::: PROVIDED DATA :::

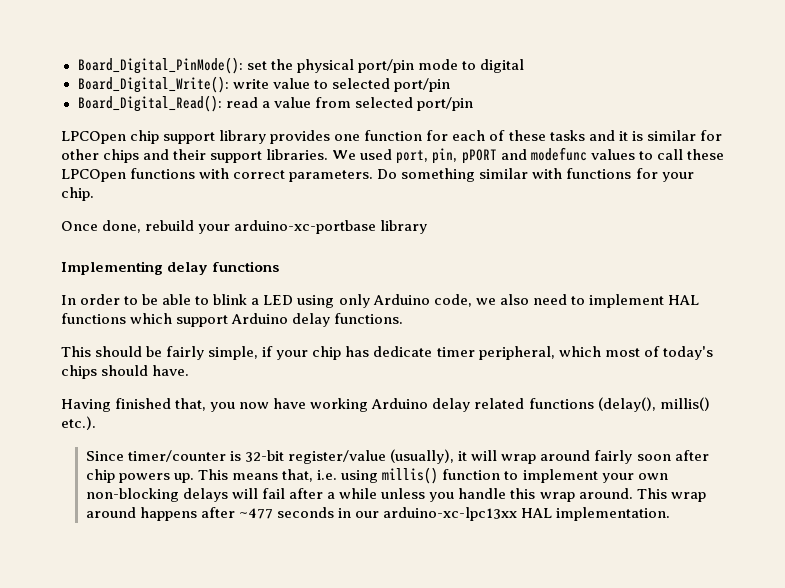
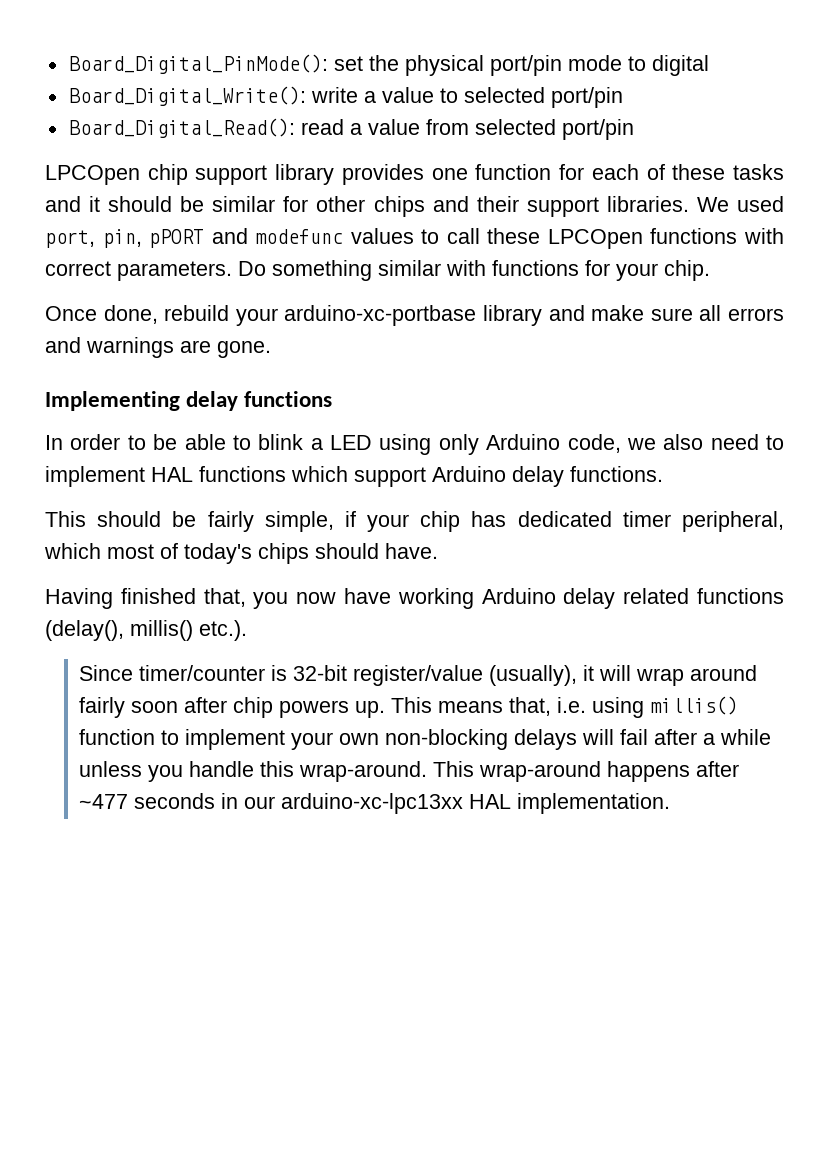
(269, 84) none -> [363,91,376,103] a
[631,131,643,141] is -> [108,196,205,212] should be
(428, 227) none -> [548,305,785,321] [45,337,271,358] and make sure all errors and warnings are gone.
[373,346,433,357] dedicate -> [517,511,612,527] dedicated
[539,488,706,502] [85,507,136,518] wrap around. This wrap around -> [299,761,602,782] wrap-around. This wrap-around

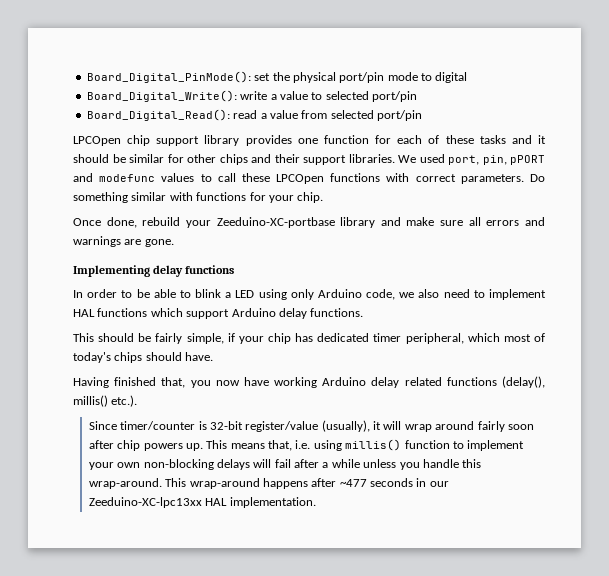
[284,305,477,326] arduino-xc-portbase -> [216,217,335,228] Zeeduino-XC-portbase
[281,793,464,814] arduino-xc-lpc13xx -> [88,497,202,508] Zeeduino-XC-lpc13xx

:::

▸ **EXERCISE DIRECTIONS**
The answer must be an exact transcription of the lines from the one containing "[539,488,706,502] [85,507,136,518] wrap" through the last line of the records above, both included, with no pictures.

▸ **RESULT FOR THIS EXERCISE**
[539,488,706,502] [85,507,136,518] wrap around. This wrap around -> [299,761,602,782] wrap-around. This wrap-around

[284,305,477,326] arduino-xc-portbase -> [216,217,335,228] Zeeduino-XC-portbase
[281,793,464,814] arduino-xc-lpc13xx -> [88,497,202,508] Zeeduino-XC-lpc13xx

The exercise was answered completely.